** Task goal **
Transcribe the stretch of entries below from the line with "Альтернативный подход был" through the line with "story templates, see", exactly and with both ends included; leave out all other lines.

====== Exercise data ======

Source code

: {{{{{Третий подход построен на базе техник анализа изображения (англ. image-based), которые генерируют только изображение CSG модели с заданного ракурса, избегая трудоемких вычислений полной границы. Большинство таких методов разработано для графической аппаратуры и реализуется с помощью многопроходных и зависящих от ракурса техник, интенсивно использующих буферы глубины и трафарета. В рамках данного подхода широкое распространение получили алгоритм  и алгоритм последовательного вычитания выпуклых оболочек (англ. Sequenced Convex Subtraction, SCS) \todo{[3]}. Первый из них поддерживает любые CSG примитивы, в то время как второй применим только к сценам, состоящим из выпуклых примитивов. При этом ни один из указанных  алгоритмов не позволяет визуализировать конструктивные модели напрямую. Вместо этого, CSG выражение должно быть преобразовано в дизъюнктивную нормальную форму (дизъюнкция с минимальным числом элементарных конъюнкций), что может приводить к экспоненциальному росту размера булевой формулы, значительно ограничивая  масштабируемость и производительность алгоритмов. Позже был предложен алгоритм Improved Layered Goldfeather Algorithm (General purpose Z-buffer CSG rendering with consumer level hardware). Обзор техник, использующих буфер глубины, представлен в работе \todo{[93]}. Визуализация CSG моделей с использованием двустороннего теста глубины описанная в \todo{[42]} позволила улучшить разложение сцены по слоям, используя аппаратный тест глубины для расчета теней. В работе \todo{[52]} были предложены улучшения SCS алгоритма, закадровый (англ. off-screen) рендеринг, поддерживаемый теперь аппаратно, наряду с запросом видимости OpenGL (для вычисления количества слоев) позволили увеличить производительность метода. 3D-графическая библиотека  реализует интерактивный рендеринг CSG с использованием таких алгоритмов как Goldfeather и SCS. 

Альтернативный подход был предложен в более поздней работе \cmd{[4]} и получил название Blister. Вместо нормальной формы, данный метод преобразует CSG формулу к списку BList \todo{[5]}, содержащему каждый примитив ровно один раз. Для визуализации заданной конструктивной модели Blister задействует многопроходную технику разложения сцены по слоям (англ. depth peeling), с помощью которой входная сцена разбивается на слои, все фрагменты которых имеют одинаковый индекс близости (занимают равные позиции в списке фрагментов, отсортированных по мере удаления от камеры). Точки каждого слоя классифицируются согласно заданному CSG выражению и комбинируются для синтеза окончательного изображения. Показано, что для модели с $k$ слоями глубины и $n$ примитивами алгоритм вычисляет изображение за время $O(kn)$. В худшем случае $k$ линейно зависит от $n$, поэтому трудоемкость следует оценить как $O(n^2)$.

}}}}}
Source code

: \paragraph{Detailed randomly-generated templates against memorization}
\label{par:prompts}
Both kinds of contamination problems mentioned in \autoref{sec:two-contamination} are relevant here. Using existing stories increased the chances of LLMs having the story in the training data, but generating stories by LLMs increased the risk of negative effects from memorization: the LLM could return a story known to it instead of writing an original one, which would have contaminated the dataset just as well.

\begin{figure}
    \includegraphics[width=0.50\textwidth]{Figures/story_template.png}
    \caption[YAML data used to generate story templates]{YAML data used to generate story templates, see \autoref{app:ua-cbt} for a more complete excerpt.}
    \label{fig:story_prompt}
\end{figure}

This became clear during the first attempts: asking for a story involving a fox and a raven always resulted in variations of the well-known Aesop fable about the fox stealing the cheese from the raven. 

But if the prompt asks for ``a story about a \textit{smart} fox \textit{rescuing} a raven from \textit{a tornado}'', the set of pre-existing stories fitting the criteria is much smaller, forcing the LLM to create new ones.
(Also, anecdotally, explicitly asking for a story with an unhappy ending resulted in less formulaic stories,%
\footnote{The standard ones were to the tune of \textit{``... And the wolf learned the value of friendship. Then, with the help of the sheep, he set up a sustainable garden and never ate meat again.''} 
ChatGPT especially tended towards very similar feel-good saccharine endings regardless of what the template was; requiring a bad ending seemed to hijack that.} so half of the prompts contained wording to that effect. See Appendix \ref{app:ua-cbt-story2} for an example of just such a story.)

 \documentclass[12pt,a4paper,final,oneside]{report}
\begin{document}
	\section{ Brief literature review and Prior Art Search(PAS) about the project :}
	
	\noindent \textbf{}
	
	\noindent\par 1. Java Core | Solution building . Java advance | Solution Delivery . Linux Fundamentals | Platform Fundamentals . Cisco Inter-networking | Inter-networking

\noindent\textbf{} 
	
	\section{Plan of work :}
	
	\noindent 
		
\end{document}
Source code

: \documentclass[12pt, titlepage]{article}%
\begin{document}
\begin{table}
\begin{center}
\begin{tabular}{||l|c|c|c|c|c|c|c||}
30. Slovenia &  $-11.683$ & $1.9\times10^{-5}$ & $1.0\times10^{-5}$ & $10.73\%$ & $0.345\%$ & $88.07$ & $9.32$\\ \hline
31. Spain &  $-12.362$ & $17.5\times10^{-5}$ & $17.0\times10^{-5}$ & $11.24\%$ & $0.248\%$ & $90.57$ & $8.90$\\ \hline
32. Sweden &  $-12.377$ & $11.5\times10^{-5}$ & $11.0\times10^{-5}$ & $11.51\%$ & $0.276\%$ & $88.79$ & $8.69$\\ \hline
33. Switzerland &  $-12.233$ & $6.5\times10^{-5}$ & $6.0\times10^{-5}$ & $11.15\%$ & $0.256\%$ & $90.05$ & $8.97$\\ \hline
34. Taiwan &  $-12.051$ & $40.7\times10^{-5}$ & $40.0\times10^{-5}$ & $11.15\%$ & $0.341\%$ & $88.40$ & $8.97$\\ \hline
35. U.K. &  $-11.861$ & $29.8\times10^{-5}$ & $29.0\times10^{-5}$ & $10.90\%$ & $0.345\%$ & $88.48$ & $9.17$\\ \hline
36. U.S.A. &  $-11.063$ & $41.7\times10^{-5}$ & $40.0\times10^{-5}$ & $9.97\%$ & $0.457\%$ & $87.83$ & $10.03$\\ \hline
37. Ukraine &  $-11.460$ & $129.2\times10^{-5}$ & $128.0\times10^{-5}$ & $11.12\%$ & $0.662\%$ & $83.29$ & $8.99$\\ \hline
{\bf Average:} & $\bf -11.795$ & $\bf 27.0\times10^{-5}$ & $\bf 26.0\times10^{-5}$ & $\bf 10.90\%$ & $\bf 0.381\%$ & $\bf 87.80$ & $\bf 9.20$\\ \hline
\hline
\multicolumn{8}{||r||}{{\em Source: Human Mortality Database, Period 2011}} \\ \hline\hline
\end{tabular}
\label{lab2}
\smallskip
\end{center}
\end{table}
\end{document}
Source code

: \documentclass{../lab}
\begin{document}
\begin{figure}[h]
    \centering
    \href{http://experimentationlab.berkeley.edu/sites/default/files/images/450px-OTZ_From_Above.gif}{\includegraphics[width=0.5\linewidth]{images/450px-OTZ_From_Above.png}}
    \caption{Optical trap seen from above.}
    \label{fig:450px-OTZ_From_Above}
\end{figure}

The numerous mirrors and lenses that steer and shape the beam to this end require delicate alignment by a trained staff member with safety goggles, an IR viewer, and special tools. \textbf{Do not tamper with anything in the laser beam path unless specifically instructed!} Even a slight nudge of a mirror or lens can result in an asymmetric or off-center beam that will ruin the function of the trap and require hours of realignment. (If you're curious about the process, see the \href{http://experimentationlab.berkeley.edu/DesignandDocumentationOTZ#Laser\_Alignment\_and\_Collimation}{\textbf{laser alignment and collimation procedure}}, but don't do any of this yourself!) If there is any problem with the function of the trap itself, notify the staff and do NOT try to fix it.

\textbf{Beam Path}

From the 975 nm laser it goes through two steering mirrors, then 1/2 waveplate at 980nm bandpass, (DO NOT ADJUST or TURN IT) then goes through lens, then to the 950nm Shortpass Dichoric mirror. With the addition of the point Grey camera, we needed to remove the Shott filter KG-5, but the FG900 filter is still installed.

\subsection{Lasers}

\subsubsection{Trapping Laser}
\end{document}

======

** Your response **
Альтернативный подход был предложен в более поздней работе \cmd{[4]} и получил название Blister. Вместо нормальной формы, данный метод преобразует CSG формулу к списку BList \todo{[5]}, содержащему каждый примитив ровно один раз. Для визуализации заданной конструктивной модели Blister задействует многопроходную технику разложения сцены по слоям (англ. depth peeling), с помощью которой входная сцена разбивается на слои, все фрагменты которых имеют одинаковый индекс близости (занимают равные позиции в списке фрагментов, отсортированных по мере удаления от камеры). Точки каждого слоя классифицируются согласно заданному CSG выражению и комбинируются для синтеза окончательного изображения. Показано, что для модели с $k$ слоями глубины и $n$ примитивами алгоритм вычисляет изображение за время $O(kn)$. В худшем случае $k$ линейно зависит от $n$, поэтому трудоемкость следует оценить как $O(n^2)$.

}}}}}
Source code

: \paragraph{Detailed randomly-generated templates against memorization}
\label{par:prompts}
Both kinds of contamination problems mentioned in \autoref{sec:two-contamination} are relevant here. Using existing stories increased the chances of LLMs having the story in the training data, but generating stories by LLMs increased the risk of negative effects from memorization: the LLM could return a story known to it instead of writing an original one, which would have contaminated the dataset just as well.

\begin{figure}
    \includegraphics[width=0.50\textwidth]{Figures/story_template.png}
    \caption[YAML data used to generate story templates]{YAML data used to generate story templates, see \autoref{app:ua-cbt} for a more complete excerpt.}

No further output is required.